フェルがうきうきとした様子で、コルアに問いかける。
コルアは気の抜けたような顔をして・・・と言ってもイカだからよく分からないが。

「何だよフェル!!そんな事も知らないで旅しようとしてたのか?」
『え?…だって、僕は……冒険なんてした事無いから…・・。』
「ん?…何か言ったか?」
『う、ううんっ!!』

精一杯体を振り、何も言ってないのをアピールする。
コルアはそのまま前へと向き直り、他を見やる素振りをする。

「まず!冒険者は、周りの看板や人、アイテムを売っている奴や、情報屋に聞くのが先だ!」
『情報収集…ですか?』
「そうだ!!」

自信満々に言うコルアを見つつ、言いずらそうな感じでフェルは口を挟む。

『あの〜…とても言いづらいのですが…ここには、僕以外誰もいませんよ。他の人たちは、皆ここから東へ行った【シー・ランド】という所にいます。』
「!!」

コルアは驚いたように、振り返る。
フェルは至って冷静に淡々と説明し始めた。

『ここは海です。

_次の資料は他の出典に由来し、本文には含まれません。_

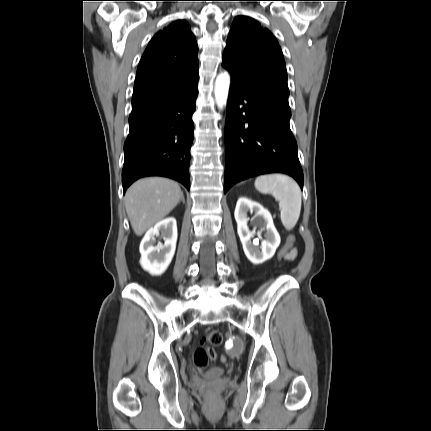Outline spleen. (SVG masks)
<instances>
[{"label":"spleen","instance_id":"obj_1","mask_svg":"<svg viewBox=\"0 0 431 431\" xmlns=\"http://www.w3.org/2000/svg\"><path fill=\"white\" fill-rule=\"evenodd\" d=\"M255 188L263 194H271L279 202L280 217L286 230H292L300 216L301 190L290 177L281 174L261 175L255 180Z\"/></svg>","mask_w":431,"mask_h":431}]
</instances>
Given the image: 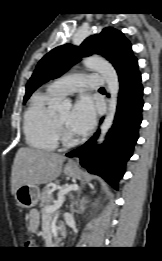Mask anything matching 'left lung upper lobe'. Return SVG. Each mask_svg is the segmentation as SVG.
Segmentation results:
<instances>
[{
    "label": "left lung upper lobe",
    "instance_id": "obj_1",
    "mask_svg": "<svg viewBox=\"0 0 162 261\" xmlns=\"http://www.w3.org/2000/svg\"><path fill=\"white\" fill-rule=\"evenodd\" d=\"M92 54H102L112 63L117 73L137 60L132 53L130 42L122 32L111 27L104 28L100 34L86 38L79 47L65 44L47 53L39 61L27 83L24 103L40 85L58 78L80 61L81 57Z\"/></svg>",
    "mask_w": 162,
    "mask_h": 261
}]
</instances>
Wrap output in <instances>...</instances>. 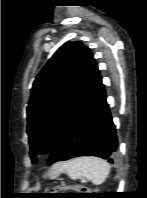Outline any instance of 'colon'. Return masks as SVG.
I'll use <instances>...</instances> for the list:
<instances>
[{
  "label": "colon",
  "mask_w": 147,
  "mask_h": 198,
  "mask_svg": "<svg viewBox=\"0 0 147 198\" xmlns=\"http://www.w3.org/2000/svg\"><path fill=\"white\" fill-rule=\"evenodd\" d=\"M60 189L73 190V191H76V192H84V191L87 190L86 188H83V187H73V186H66V187H63V188H60Z\"/></svg>",
  "instance_id": "1"
}]
</instances>
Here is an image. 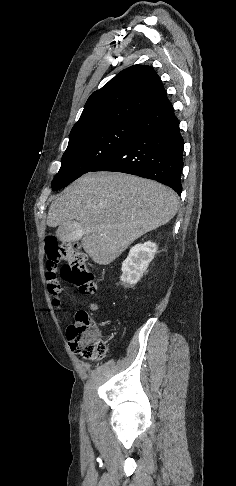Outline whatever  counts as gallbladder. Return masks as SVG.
I'll use <instances>...</instances> for the list:
<instances>
[{
    "instance_id": "obj_1",
    "label": "gallbladder",
    "mask_w": 236,
    "mask_h": 486,
    "mask_svg": "<svg viewBox=\"0 0 236 486\" xmlns=\"http://www.w3.org/2000/svg\"><path fill=\"white\" fill-rule=\"evenodd\" d=\"M80 233V224L77 221H70L58 227L56 236L62 242H74L80 239Z\"/></svg>"
}]
</instances>
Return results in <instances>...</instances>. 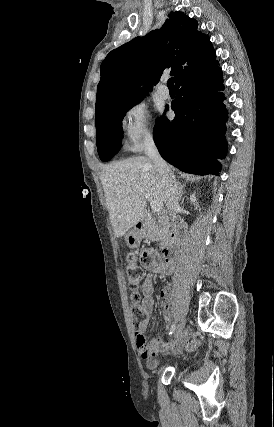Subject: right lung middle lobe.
Here are the masks:
<instances>
[{"label":"right lung middle lobe","instance_id":"right-lung-middle-lobe-1","mask_svg":"<svg viewBox=\"0 0 274 427\" xmlns=\"http://www.w3.org/2000/svg\"><path fill=\"white\" fill-rule=\"evenodd\" d=\"M142 98L143 96L130 97L96 113V143L99 157L103 162L109 161L120 150L122 119Z\"/></svg>","mask_w":274,"mask_h":427}]
</instances>
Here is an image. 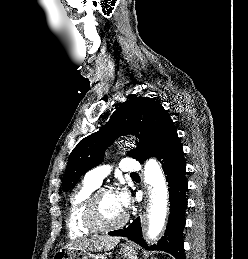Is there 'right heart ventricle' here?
Returning <instances> with one entry per match:
<instances>
[{
    "label": "right heart ventricle",
    "mask_w": 248,
    "mask_h": 259,
    "mask_svg": "<svg viewBox=\"0 0 248 259\" xmlns=\"http://www.w3.org/2000/svg\"><path fill=\"white\" fill-rule=\"evenodd\" d=\"M97 187L84 179L71 193L66 220L70 236L83 237L93 232L85 225L82 214L86 200Z\"/></svg>",
    "instance_id": "e07e8e85"
}]
</instances>
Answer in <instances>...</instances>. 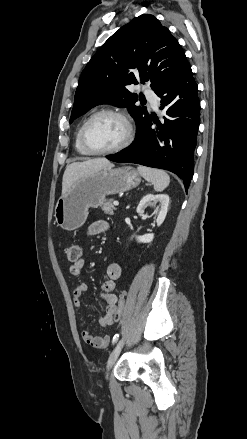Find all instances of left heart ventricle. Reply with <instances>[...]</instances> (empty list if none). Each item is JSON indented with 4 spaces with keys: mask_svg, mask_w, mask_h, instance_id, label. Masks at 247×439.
I'll return each instance as SVG.
<instances>
[{
    "mask_svg": "<svg viewBox=\"0 0 247 439\" xmlns=\"http://www.w3.org/2000/svg\"><path fill=\"white\" fill-rule=\"evenodd\" d=\"M126 137L124 122L115 116L104 115L88 126L86 139L94 150H107L118 146Z\"/></svg>",
    "mask_w": 247,
    "mask_h": 439,
    "instance_id": "1",
    "label": "left heart ventricle"
}]
</instances>
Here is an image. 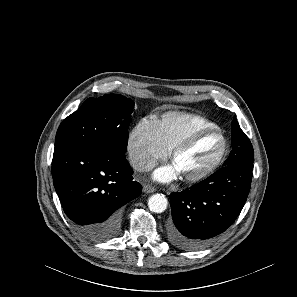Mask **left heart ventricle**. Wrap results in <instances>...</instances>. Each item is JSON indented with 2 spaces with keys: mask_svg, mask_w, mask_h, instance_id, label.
Returning <instances> with one entry per match:
<instances>
[{
  "mask_svg": "<svg viewBox=\"0 0 297 297\" xmlns=\"http://www.w3.org/2000/svg\"><path fill=\"white\" fill-rule=\"evenodd\" d=\"M222 141L216 134L198 138L188 149L179 153L172 164L182 177L196 175L208 168L219 156Z\"/></svg>",
  "mask_w": 297,
  "mask_h": 297,
  "instance_id": "obj_1",
  "label": "left heart ventricle"
}]
</instances>
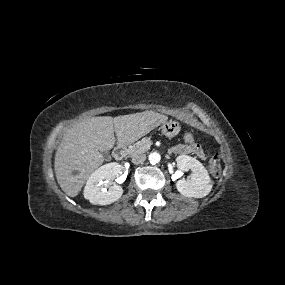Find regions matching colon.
Wrapping results in <instances>:
<instances>
[{
	"label": "colon",
	"mask_w": 285,
	"mask_h": 285,
	"mask_svg": "<svg viewBox=\"0 0 285 285\" xmlns=\"http://www.w3.org/2000/svg\"><path fill=\"white\" fill-rule=\"evenodd\" d=\"M183 140L186 145L191 146L194 144L195 139L192 132L187 131L183 135ZM210 171L212 175L219 176L221 174L222 168L219 156L211 151L210 155Z\"/></svg>",
	"instance_id": "1"
}]
</instances>
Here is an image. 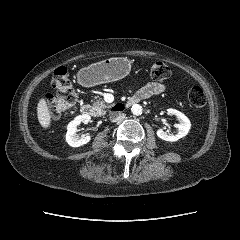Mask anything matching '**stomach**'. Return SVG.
<instances>
[{
  "label": "stomach",
  "instance_id": "obj_1",
  "mask_svg": "<svg viewBox=\"0 0 240 240\" xmlns=\"http://www.w3.org/2000/svg\"><path fill=\"white\" fill-rule=\"evenodd\" d=\"M129 70L128 61L123 58H109L82 68L78 75L83 84L95 86L122 79Z\"/></svg>",
  "mask_w": 240,
  "mask_h": 240
}]
</instances>
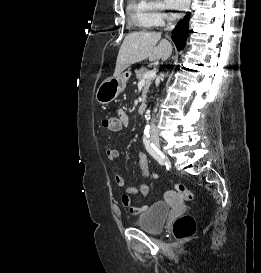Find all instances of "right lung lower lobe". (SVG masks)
Segmentation results:
<instances>
[{
    "instance_id": "obj_1",
    "label": "right lung lower lobe",
    "mask_w": 261,
    "mask_h": 273,
    "mask_svg": "<svg viewBox=\"0 0 261 273\" xmlns=\"http://www.w3.org/2000/svg\"><path fill=\"white\" fill-rule=\"evenodd\" d=\"M190 19V13L188 12L186 16L178 22L175 29L172 31V40L174 41L178 50H182L185 46L186 39L190 30L188 29Z\"/></svg>"
}]
</instances>
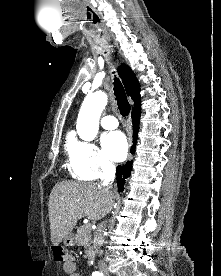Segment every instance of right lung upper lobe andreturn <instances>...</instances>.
Segmentation results:
<instances>
[{"instance_id":"obj_1","label":"right lung upper lobe","mask_w":221,"mask_h":276,"mask_svg":"<svg viewBox=\"0 0 221 276\" xmlns=\"http://www.w3.org/2000/svg\"><path fill=\"white\" fill-rule=\"evenodd\" d=\"M119 75L123 81L126 92L128 96L134 101V108H139L141 106L140 102V85L135 77V74L131 68L125 64L118 67Z\"/></svg>"}]
</instances>
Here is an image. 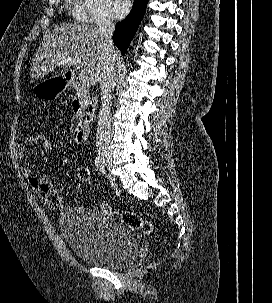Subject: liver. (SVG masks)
<instances>
[{
  "instance_id": "1",
  "label": "liver",
  "mask_w": 272,
  "mask_h": 303,
  "mask_svg": "<svg viewBox=\"0 0 272 303\" xmlns=\"http://www.w3.org/2000/svg\"><path fill=\"white\" fill-rule=\"evenodd\" d=\"M104 45L97 27L87 24H60L49 29L31 62L30 76L39 79L61 68L58 77H64L69 68L74 66L81 74L90 78L94 85L100 78L105 61ZM114 57L118 51L113 47ZM75 59L77 64L63 61Z\"/></svg>"
}]
</instances>
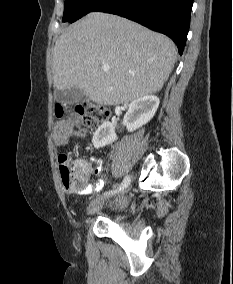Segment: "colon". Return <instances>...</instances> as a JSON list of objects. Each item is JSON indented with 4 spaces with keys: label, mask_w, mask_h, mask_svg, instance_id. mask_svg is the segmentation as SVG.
I'll list each match as a JSON object with an SVG mask.
<instances>
[{
    "label": "colon",
    "mask_w": 233,
    "mask_h": 284,
    "mask_svg": "<svg viewBox=\"0 0 233 284\" xmlns=\"http://www.w3.org/2000/svg\"><path fill=\"white\" fill-rule=\"evenodd\" d=\"M56 115L61 116L63 109L56 107ZM76 112L80 116L84 126L88 128L98 127L109 117V110L102 105L93 103H81L76 106ZM59 171L66 189L79 191L86 186L87 176L82 172L76 161L67 154H61L58 159Z\"/></svg>",
    "instance_id": "1"
}]
</instances>
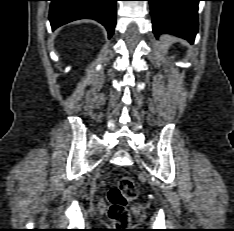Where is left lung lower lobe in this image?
Instances as JSON below:
<instances>
[{"label":"left lung lower lobe","mask_w":234,"mask_h":231,"mask_svg":"<svg viewBox=\"0 0 234 231\" xmlns=\"http://www.w3.org/2000/svg\"><path fill=\"white\" fill-rule=\"evenodd\" d=\"M153 32L171 33L193 43L198 31V2L201 0H148Z\"/></svg>","instance_id":"obj_1"}]
</instances>
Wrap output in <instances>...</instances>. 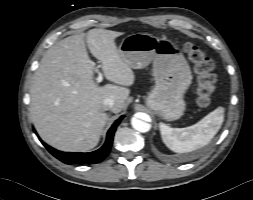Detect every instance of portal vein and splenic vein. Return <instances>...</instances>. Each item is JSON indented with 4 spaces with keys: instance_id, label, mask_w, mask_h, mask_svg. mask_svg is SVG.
I'll list each match as a JSON object with an SVG mask.
<instances>
[{
    "instance_id": "1",
    "label": "portal vein and splenic vein",
    "mask_w": 253,
    "mask_h": 200,
    "mask_svg": "<svg viewBox=\"0 0 253 200\" xmlns=\"http://www.w3.org/2000/svg\"><path fill=\"white\" fill-rule=\"evenodd\" d=\"M98 72V77H97V83H100L102 80H103V75L100 71H97Z\"/></svg>"
}]
</instances>
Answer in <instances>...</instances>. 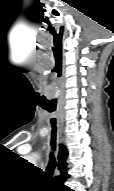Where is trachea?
Instances as JSON below:
<instances>
[{
    "label": "trachea",
    "mask_w": 114,
    "mask_h": 191,
    "mask_svg": "<svg viewBox=\"0 0 114 191\" xmlns=\"http://www.w3.org/2000/svg\"><path fill=\"white\" fill-rule=\"evenodd\" d=\"M48 112L52 113L53 111H55V109L52 108H45ZM51 125H52V135H51V147L52 150L54 151L56 148V119L52 118L51 119ZM56 167V161H55V157L53 152L50 153V158H49V164L47 166V172L52 175V173L54 172V169Z\"/></svg>",
    "instance_id": "obj_1"
}]
</instances>
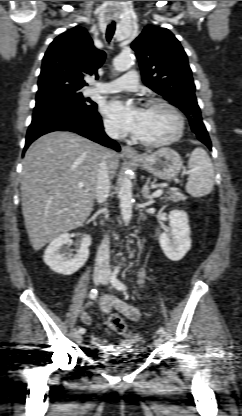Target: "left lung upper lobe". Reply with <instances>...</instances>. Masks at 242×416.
Returning <instances> with one entry per match:
<instances>
[{
  "label": "left lung upper lobe",
  "instance_id": "1",
  "mask_svg": "<svg viewBox=\"0 0 242 416\" xmlns=\"http://www.w3.org/2000/svg\"><path fill=\"white\" fill-rule=\"evenodd\" d=\"M131 47L136 52L145 85L185 113L200 141L209 138L187 55L176 37L166 28L146 26Z\"/></svg>",
  "mask_w": 242,
  "mask_h": 416
}]
</instances>
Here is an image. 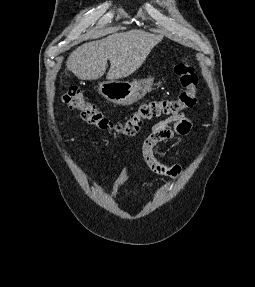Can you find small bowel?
<instances>
[{
  "instance_id": "c3829d8e",
  "label": "small bowel",
  "mask_w": 255,
  "mask_h": 287,
  "mask_svg": "<svg viewBox=\"0 0 255 287\" xmlns=\"http://www.w3.org/2000/svg\"><path fill=\"white\" fill-rule=\"evenodd\" d=\"M192 122L183 114L170 115L153 123L151 133L146 137L142 145V156L146 165L155 173L168 177H177L182 173L179 164L168 165L160 161L155 154V147L161 143L187 135L192 129ZM125 173L121 174L112 187V197L116 198L122 184L126 181Z\"/></svg>"
}]
</instances>
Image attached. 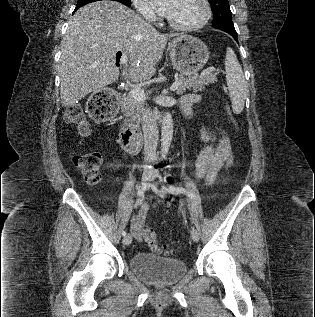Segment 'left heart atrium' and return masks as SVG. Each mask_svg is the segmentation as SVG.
I'll use <instances>...</instances> for the list:
<instances>
[{
    "mask_svg": "<svg viewBox=\"0 0 315 317\" xmlns=\"http://www.w3.org/2000/svg\"><path fill=\"white\" fill-rule=\"evenodd\" d=\"M175 0H161V1H156L157 8L160 13L164 15H168L174 5Z\"/></svg>",
    "mask_w": 315,
    "mask_h": 317,
    "instance_id": "39dd6f15",
    "label": "left heart atrium"
}]
</instances>
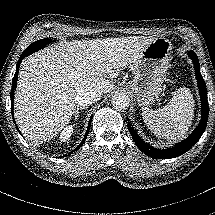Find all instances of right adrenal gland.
Wrapping results in <instances>:
<instances>
[{
  "instance_id": "obj_1",
  "label": "right adrenal gland",
  "mask_w": 215,
  "mask_h": 215,
  "mask_svg": "<svg viewBox=\"0 0 215 215\" xmlns=\"http://www.w3.org/2000/svg\"><path fill=\"white\" fill-rule=\"evenodd\" d=\"M82 109H77L76 112H75V120H78L79 116H80V113H81Z\"/></svg>"
}]
</instances>
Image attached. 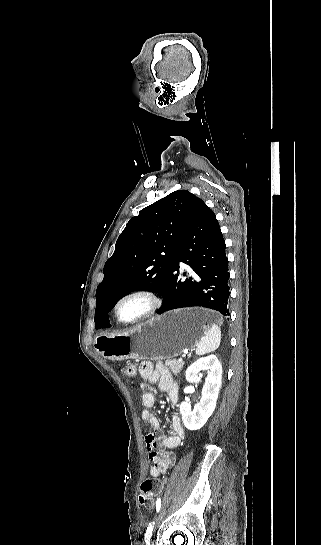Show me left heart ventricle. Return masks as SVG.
Listing matches in <instances>:
<instances>
[{
  "label": "left heart ventricle",
  "mask_w": 321,
  "mask_h": 545,
  "mask_svg": "<svg viewBox=\"0 0 321 545\" xmlns=\"http://www.w3.org/2000/svg\"><path fill=\"white\" fill-rule=\"evenodd\" d=\"M146 308V303L140 299H133L123 303L119 308V314L124 320H131L141 315Z\"/></svg>",
  "instance_id": "b2bd125f"
}]
</instances>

元居た人間界とは違うルールが存在しています。』
「はぁ〜?ルール?…何だよそれ?」

ルールという言葉にコルアは頭の上に「?」をいっぱい浮かべる。
フェルは気にせず説明を続けた。

『この海には、3つのルールがあります。
1つ、ここに存在する生き物に手出しをしてはいけない。
2つ、神【アクア】の言葉は絶対である。
3つ、【シー・ランド】には、この海に1年以上前から住む者だけが通行できる。』

「!?」

『そう…。【シー・ランド】に入れるのは、前から住んでいる僕だけ…。コルアさんは、来たばかりだから、通行出来ない可能性が高いんです。』

「何ーッ!?ちょっと待てよ!それじゃあ、俺は一生こんな所から出れないのか?!」

『まだ、はっきりした事は言えませんが…恐らく。』
「くそっ!!せっかく道が開きかけたのによ!!」

フェルは悔しがるコルアを見つめながら会話を続けた。

『だけど…それは僕が何とかします!!』

強い眼差しでそう言い放つフェル。不安げな表情をしながら、コルアはフェルを見つめる。

「…出来るのか?」
『……心配しないで下さい。』

そう言うとフェルは笑顔を向け、どこかに向かって行った。

「………。」

コルアは複雑な表情(何度も言うがイカです。)をしていた。

『………。(こんな所で諦めたら…僕の夢は一生叶わなくなる!!…愛するリビアに会う…夢が……。)』

一方放置されたコルアの方は、一人取り残されてどうしていいか分からず、辺りを見渡していた。
しかし時期にそれも飽き、座り込むようにして下の砂場を触っていた。

「…フェル…何してんだろ?」

触れる砂の感触・・・。
イカの姿になった自分。
どれも、現実味がなくて・・・触れた砂も簡単にサラサラと落ちていく。